_WORK TASK_.
Please keep to the lines below from the one with "221 1729 276" through the one with "384 1692 410", and restate them word for word, ends included.

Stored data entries
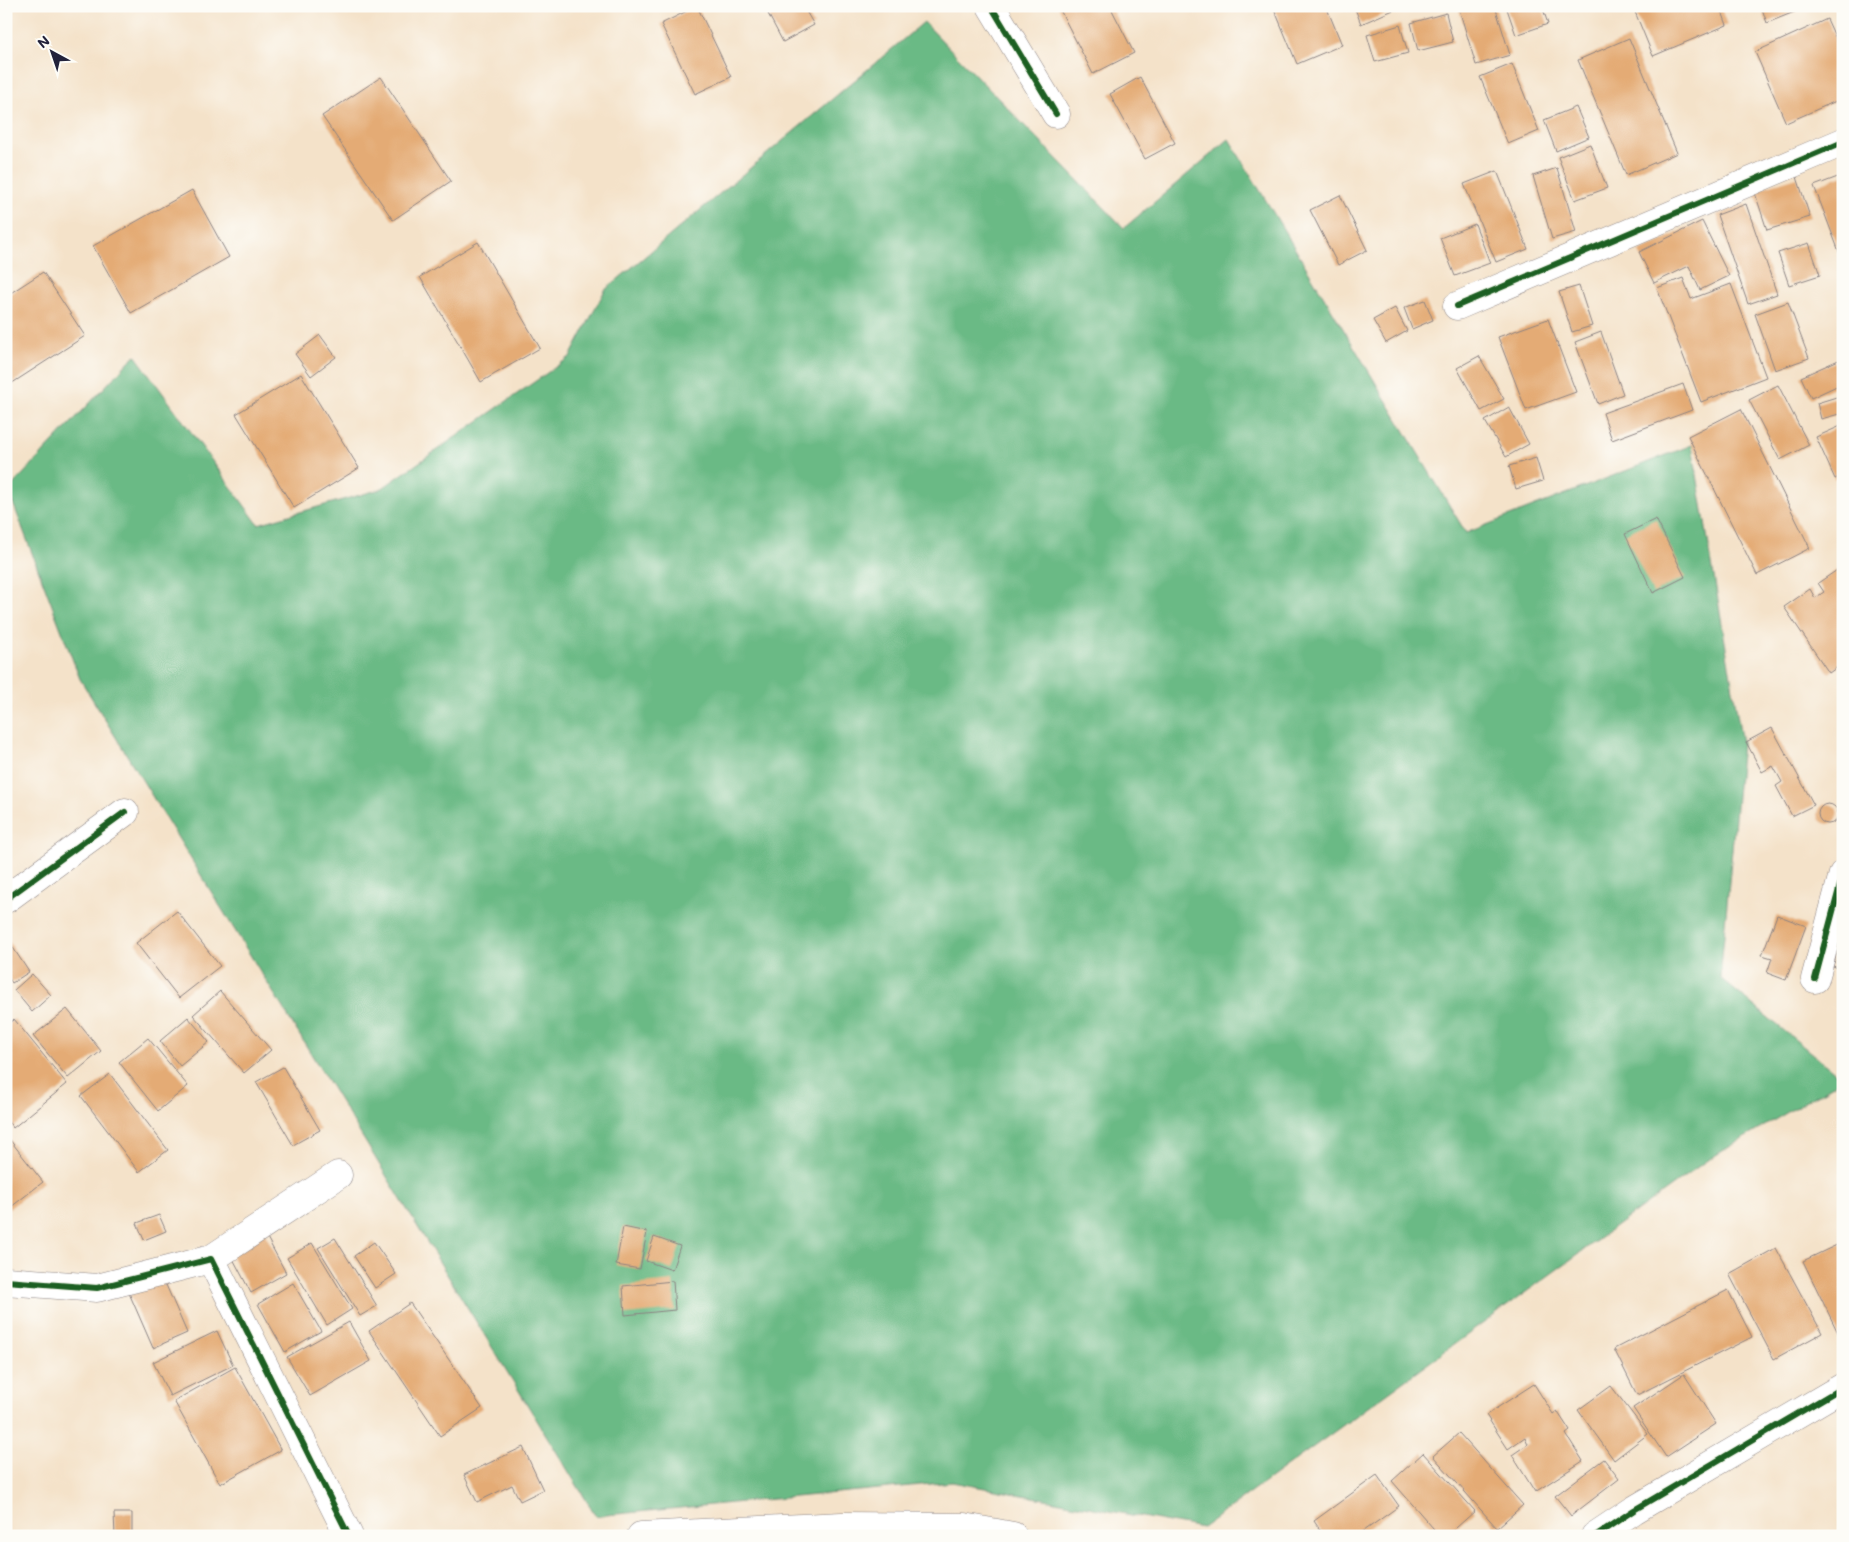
<svg xmlns="http://www.w3.org/2000/svg" width="1849" height="1542" font-family="Mali,sans-serif">
	<style>
		.forest { fill: #6bba85; stroke: #466e60 }
		.building { fill: #e4ab75 }
		.lines { fill: none; stroke-linecap: round; stroke-linejoin: round }
		.minor-casing { stroke: #8b8282; stroke-width: 29 }
		.major-casing { stroke: #8b8282; stroke-width: 29 }
		.minor { stroke: #fff; stroke-width: 28 }
		.major { stroke: #fff; stroke-width: 28 }
		.cycleway-casing { stroke: #fdfcf7; stroke-width: 9 }
		.cycleway { stroke: #1b5e20; stroke-width: 6 }
	</style>
	<rect width="100%" height="100%" fill="#fdfcf7"/>
	<filter id="ink" filterUnits="userSpaceOnUse"><feTurbulence type="fractalNoise" baseFrequency=".02" numOctaves="2"/><feDisplacementMap in="SourceGraphic" scale="10" xChannelSelector="R" yChannelSelector="G"/><feConvolveMatrix kernelMatrix="1 2 1 2 8 2 1 2 1" color-interpolation-filters="sRGB"/></filter>
	<filter id="wash" filterUnits="userSpaceOnUse"><feTurbulence type="fractalNoise" baseFrequency=".0096" numOctaves="4" result="noise"/><feDisplacementMap in="SourceGraphic" scale="20" xChannelSelector="R" yChannelSelector="G"/><feGaussianBlur stdDeviation="1.12" result="paint"/><feColorMatrix in="noise" values="0 0 0 0 0 0 0 0 0 0 0 0 0 0 0 0 0 1.4 0 .05"/><feComposite in="paint" operator="in"/></filter>
	<g filter="url(#wash)">
		<rect width="100%" height="100%" fill="#f4e2c9"/>
		<path class="forest" d="M924 22 1124 228 1229 139 1466 533 1692 445 1742 743 1720 978 1843 1079 1706 1161 1202 1528 952 1482 596 1516 80 679 8 490 135 355 258 524 381 489 570 357 605 290Z"/>
		<g id="blocks">
			<g class="building">
				<path d="M697 6 731 77 695 94 661 24Z"/>
				<path d="M764 6H803L814 25 783 42Z"/>
				<path d="M1058 6H1110L1134 53 1093 74Z"/>
				<path d="M1273 6H1326L1342 45 1297 64Z"/>
				<path d="M1354 6H1397L1398 8 1361 24Z"/>
				<path d="M1408 6H1424V7L1409 11Z"/>
				<path d="M1458 6H1495L1510 55 1476 65Z"/>
				<path d="M1506 6H1542L1548 24 1516 35Z"/>
				<path d="M1635 6H1720L1727 25 1653 56 1633 7Z"/>
				<path d="M1761 6H1809L1767 23Z"/>
				<path d="M1446 13 1453 42 1418 51 1411 23Z"/>
				<path d="M1827 19 1843 54V98L1786 123 1755 52Z"/>
				<path d="M1400 25 1408 53 1375 62 1367 35Z"/>
				<path d="M1629 38 1677 153 1626 175 1578 60Z"/>
				<path d="M1512 64 1539 131 1508 144 1480 77Z"/>
				<path d="M381 77 451 181 393 220 322 116Z"/>
				<path d="M1140 77 1175 143 1145 159 1110 94Z"/>
				<path d="M1576 107 1589 137 1556 151 1544 120Z"/>
				<path d="M1590 144 1607 188 1575 200 1558 157Z"/>
				<path d="M1557 168 1576 232 1552 239 1533 176Z"/>
				<path d="M1497 171 1528 249 1496 262 1464 184Z"/>
				<path d="M1843 175V262L1814 186Z"/>
				<path d="M1797 177 1810 217 1767 230 1754 190Z"/>
				<path d="M192 190 229 257 131 313 93 246Z"/>
				<path d="M1340 195 1367 250 1338 265 1310 210Z"/>
				<path d="M1746 204 1777 294 1748 304 1717 215Z"/>
				<path d="M1702 221 1729 276 1700 290 1689 266 1654 283 1639 252Z"/>
				<path d="M1475 224 1490 263 1455 276 1440 238Z"/>
				<path d="M478 242 540 348 481 382 420 277Z"/>
				<path d="M1809 243 1820 275 1789 285 1778 253Z"/>
				<path d="M43 272 85 336 6 387V296Z"/>
				<path d="M1683 278 1691 299 1731 284 1766 377 1701 402 1657 288Z"/>
				<path d="M1579 286 1592 326 1572 332 1559 292Z"/>
				<path d="M1425 300 1433 320 1412 329 1404 308Z"/>
				<path d="M1788 302 1809 358 1775 370 1755 314Z"/>
				<path d="M1395 308 1407 331 1386 343 1373 320Z"/>
				<path d="M1548 319 1576 392 1526 410 1498 337Z"/>
				<path d="M1601 332 1623 394 1598 404 1575 342Z"/>
				<path d="M320 335 336 357 311 376 295 354Z"/>
				<path d="M1479 356 1504 399 1481 411 1457 368Z"/>
				<path d="M1843 358V383L1811 398 1801 377Z"/>
				<path d="M301 374 359 468 294 508 236 414Z"/>
				<path d="M1683 384 1692 410 1612 440 1603 413Z"/>
				<path d="M1778 385 1809 445 1780 460 1749 400Z"/>
				<path d="M1843 395V413L1821 419 1817 403Z"/>
				<path d="M1509 407 1529 444 1506 457 1485 421Z"/>
				<path d="M1741 409 1810 548 1757 575 1688 436Z"/>
				<path d="M1843 425V475L1835 479 1816 437Z"/>
				<path d="M1536 458 1543 481 1516 489 1509 466Z"/>
				<path d="M1656 519 1685 577 1653 593 1625 534Z"/>
				<path d="M1843 566V663L1829 673 1784 607 1810 589 1815 598 1824 592 1818 583Z"/>
				<path d="M1772 728 1814 805 1792 816 1776 786 1782 782 1773 766 1762 772 1746 742Z"/>
				<circle cx="1828" cy="814" r="10"/>
				<path d="M177 911 220 966 179 998 136 943Z"/>
				<path d="M1777 915 1806 926 1786 980 1767 973 1772 958 1762 955Z"/>
				<path d="M6 937 29 972 12 983 6 974Z"/>
				<path d="M1838 950 1843 951V970L1833 966Z"/>
				<path d="M32 974 51 995 32 1012 14 990Z"/>
				<path d="M220 991 271 1050 244 1073 193 1015Z"/>
				<path d="M67 1009 101 1051 68 1078 33 1036Z"/>
				<path d="M188 1017 209 1042 180 1066 160 1041Z"/>
				<path d="M14 1019 67 1084 13 1128 6 1119V1026Z"/>
				<path d="M148 1038 188 1086 158 1111 119 1062Z"/>
				<path d="M283 1067 320 1130 293 1145 256 1082Z"/>
				<path d="M110 1074 168 1150 139 1172 81 1096Z"/>
				<path d="M6 1135 43 1182 6 1211Z"/>
				<path d="M159 1215 166 1231 144 1240 137 1223Z"/>
				<path d="M623 1227 647 1232 640 1269 616 1265Z"/>
				<path d="M264 1232 286 1273 251 1293 229 1251Z"/>
				<path d="M654 1237 680 1246 672 1270 646 1261Z"/>
				<path d="M335 1238 377 1306 360 1316 318 1248Z"/>
				<path d="M374 1242 396 1274 375 1288 354 1256Z"/>
				<path d="M312 1243 352 1309 327 1325 287 1258Z"/>
				<path d="M1841 1243 1843 1247V1343L1803 1261Z"/>
				<path d="M1776 1248 1822 1333 1774 1359 1729 1274Z"/>
				<path d="M163 1278 187 1333 153 1348 129 1293Z"/>
				<path d="M673 1281 675 1310 625 1315 623 1286Z"/>
				<path d="M293 1283 321 1331 285 1352 258 1304Z"/>
				<path d="M1728 1290 1752 1337 1637 1395 1614 1349Z"/>
				<path d="M410 1303 482 1408 440 1436 369 1331Z"/>
				<path d="M349 1322 371 1361 310 1396 287 1357Z"/>
				<path d="M217 1331 233 1365 170 1396 153 1362Z"/>
				<path d="M235 1367 281 1450 220 1484 174 1401Z"/>
				<path d="M1684 1374 1716 1424 1666 1457 1633 1408Z"/>
				<path d="M1534 1384 1553 1414 1557 1411 1570 1431 1566 1434 1583 1461 1535 1492 1512 1455 1528 1444 1525 1437 1508 1449 1486 1415Z"/>
				<path d="M1611 1386 1648 1434 1614 1460 1578 1410Z"/>
				<path d="M1459 1433 1523 1505 1497 1528 1433 1456Z"/>
				<path d="M523 1447 543 1490 520 1501 512 1485 477 1502 464 1475Z"/>
				<path d="M1423 1453 1475 1511 1447 1536H1440L1392 1481Z"/>
				<path d="M1604 1459 1619 1479 1571 1516 1555 1496Z"/>
				<path d="M1377 1475 1399 1506 1357 1536H1324L1314 1521Z"/>
				<path d="M114 1513H132V1536H115Z"/>
			</g>
		</g>
	</g>
	<g filter="url(#ink)">
		<use href="#blocks" fill-opacity="0" stroke="#8b8282" stroke-width="1"/>
		<g class="lines">
			<g class="minor-casing">
				<g id="minor">
					<path d="M991 6 1056 114"/>
					<path d="M1457 306 1843 142"/>
					<path d="M6 899 125 812"/>
					<path d="M1815 979 1843 874"/>
					<path d="M211 1259 338 1175"/>
					<path d="M6 1281 97 1288 211 1259 349 1536"/>
					<path d="M1595 1536 1634 1510 1843 1387"/>
				</g>
			</g>
			<g class="major-casing">
				<path id="major" d="M641 1536 842 1526 964 1527 1013 1536"/>
			</g>
			<use href="#minor" class="minor"/>
			<use href="#major" class="major"/>
			<g class="cycleway-casing">
				<g id="cycleway">
					<path d="M991 6 1056 114"/>
					<path d="M1457 306 1843 142"/>
					<path d="M6 899 125 812"/>
					<path d="M1815 979 1843 874"/>
					<path d="M6 1281 97 1288 211 1259 349 1536"/>
					<path d="M1595 1536 1634 1510 1843 1387"/>
				</g>
			</g>
			<use href="#cycleway" class="cycleway"/>
		</g>
	</g>
	<rect width="1849" height="1542" fill="none" stroke="#fdfcf7" stroke-width="25"/>
	<g transform="translate(52 52) rotate(320)" stroke="#fdfcf7" stroke-width="4" paint-order="stroke">
	<path d="M0-4L9 19L0 12L-9 19Z" fill="#22223b"/>
	<text y="-8" font-size="14" font-weight="bold" text-anchor="middle" fill="#22223b">N</text>
	</g>
</svg>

_YOUR RESPONSE_.
				<path d="M1702 221 1729 276 1700 290 1689 266 1654 283 1639 252Z"/>
				<path d="M1475 224 1490 263 1455 276 1440 238Z"/>
				<path d="M478 242 540 348 481 382 420 277Z"/>
				<path d="M1809 243 1820 275 1789 285 1778 253Z"/>
				<path d="M43 272 85 336 6 387V296Z"/>
				<path d="M1683 278 1691 299 1731 284 1766 377 1701 402 1657 288Z"/>
				<path d="M1579 286 1592 326 1572 332 1559 292Z"/>
				<path d="M1425 300 1433 320 1412 329 1404 308Z"/>
				<path d="M1788 302 1809 358 1775 370 1755 314Z"/>
				<path d="M1395 308 1407 331 1386 343 1373 320Z"/>
				<path d="M1548 319 1576 392 1526 410 1498 337Z"/>
				<path d="M1601 332 1623 394 1598 404 1575 342Z"/>
				<path d="M320 335 336 357 311 376 295 354Z"/>
				<path d="M1479 356 1504 399 1481 411 1457 368Z"/>
				<path d="M1843 358V383L1811 398 1801 377Z"/>
				<path d="M301 374 359 468 294 508 236 414Z"/>
				<path d="M1683 384 1692 410 1612 440 1603 413Z"/>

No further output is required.